The $19,000 press pass - a former journalism school dean asks, is it worth it? - Carolyn Lewis
Washington Monthly, May, 1986 by Carolyn Lewis
THE $19,000 PRESS PASS
Ask any older journalist about the usefulness of a journalism school education and you're likely to be treated to a lecture straight out of The Front Page. Kid, he'll say, you learn reporting by reporting--by hustling, digging, and wearing out shoe leather. And you've got to have your head read to go to some highfalutin journalism school.
That approach, I once thought, was narrow and closed-minded. Journalism is badly in need of critical self-evaluation. The profession could be markedly improved by young journalists with deeper insight, more education, and a creative bent. In theory, a university is a suitable place to learn, reflect, and experiment.
As a working reporter with 24 years' experience and a teacher of both graduate- and undergraduate-level journalism for seven years, I confess that the curmudgeonly old journalist is probably right. The kind of journalism taught in the schools where I was an instructor could be learned by any bright high-school graduate in eight weeks on a small-town weekly. What's more, instead of forking over several thousand dollars to the university bureaucracy, he could be earning his living while learning his trade.

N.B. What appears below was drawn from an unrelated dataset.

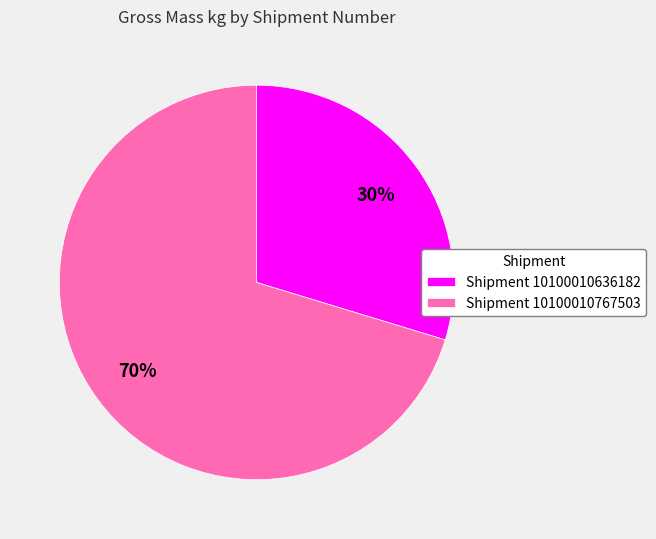

The Shipment 10100010636182 slice represents 25% of the pie. True or false?

False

Journalism education ought to be training young people to think critically and evaluate information, but I discovered instead that most university programs are merely trade schools. What they teach is grount-level journalism--who, what, when, and where but not the whys or whithers. Instead of a community of scholars, I found an enclosed universe where professors are concerned more with their egos and perquisites than the profession they are supposed to be serving. Instead of talented, eager students imbued with a sense of mission, I found countless students who lacked the drive, the dedication, and even the competence in English that a good journalist must have.

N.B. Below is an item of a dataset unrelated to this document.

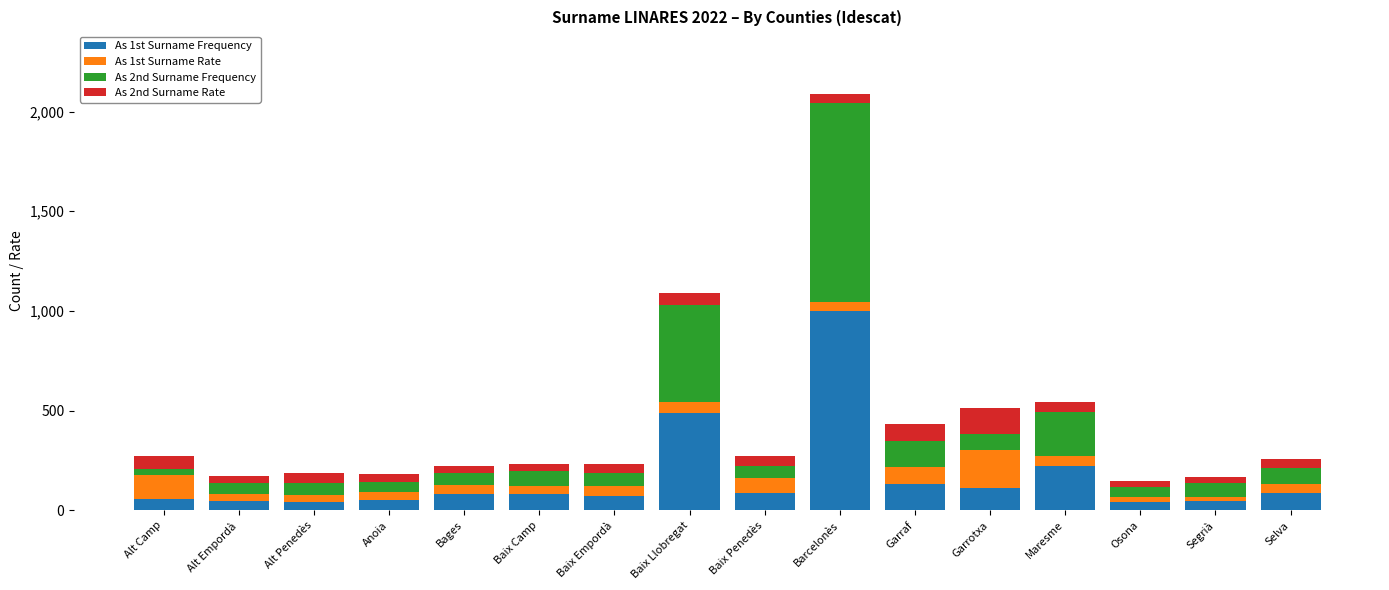

At which category is the sum across all series the highest?

Barcelonès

What students fail to get at journalism school is precisely what they have a right to expect from any university program: high-level education that challenges their intellects. They have a right to expect an education that trains them to be more than laborers in the trenches churning out predictable reports on sewer boards and courthouses (though they need to know that, too). They should be trained to ask the questions unposed by officials, to help set agendas instead of following the agendas set by governments and public relations people. And they should be trained in the exacting science of transforming raw information into substantive and thoughtful journalism.
Just the facts ma'am
My first journalism job was with United Press International. I was a raw, untutored kid, fired with ambition. Surrounded by experienced reporters, pressed by constant deadlines, I learned by listening, watching, and doing. I worked hard. I made mistakes. And I learned the basic skills. In the past decade, that kind of opportunity has become almost nonexistent. A job applicant has to have several years' experience before he is likely to get a reporting job at a major wire service. That is unless he goes to journalism school. The degree in journalism, for those without experience, is the great equalizer. It can open doors that would otherwise remain closed to the neophyte.
"The purpose of journalism school is to help you get a good job,' says Josh Friedman, a Pulitzer-Prize-winning reporter at Newsday and a 1968 graduate of Columbia. But, at least in newspapering, the number of jobs is shrinking. As newspapers around the country fold, media organizations are snapping up the laid-off, experienced reporters instead of students fresh out of journalism programs.
The Dow Jones Newspaper Fund reports that in 1985, newspapers with a circulation of more than 10,000 hired 64 percent of their new reporters from other papers. That compares with 39 percent in 1974. Meanwhile, the number of students majoring in "mass communications' increased from 13,000 in 1975 to 20,000 in 1985. The bulk of these young people end up in public relations jobs or employment on trade journals or in television, all fields that are expanding.
For the handful of experienced journalists from smaller markets who take time off to go to journalism school, however, the credential can make a difference in getting a newspaper job. For the investment of $19,000--the cost of living expenses and tuition at the Columbia Journalism School--that prestigious degree can accelerate the climb to a larger market. Regardless of its real worth, the image of Columbia still carries weight in some quarters, especially if it is backed by a glowing reference from a working reporter who happens to be on the adjunct faculty.
Columbia offers an eight-month graduate program, geared almost exclusively toward just-the-facts-ma'am journalism. Except for one or two electives, a master's project that is a magazine piece, and a total of about 17 days devoted to editing, radio writing, and media law, the program consists of writing and reporting workshops. It is a high-speed, highly intensive, practical program, with almost no time or room for flexibility or intellectually stimulating courses. All the students are required to take the basic courses, even those who have had several years' experience on a college paper or as working professionals.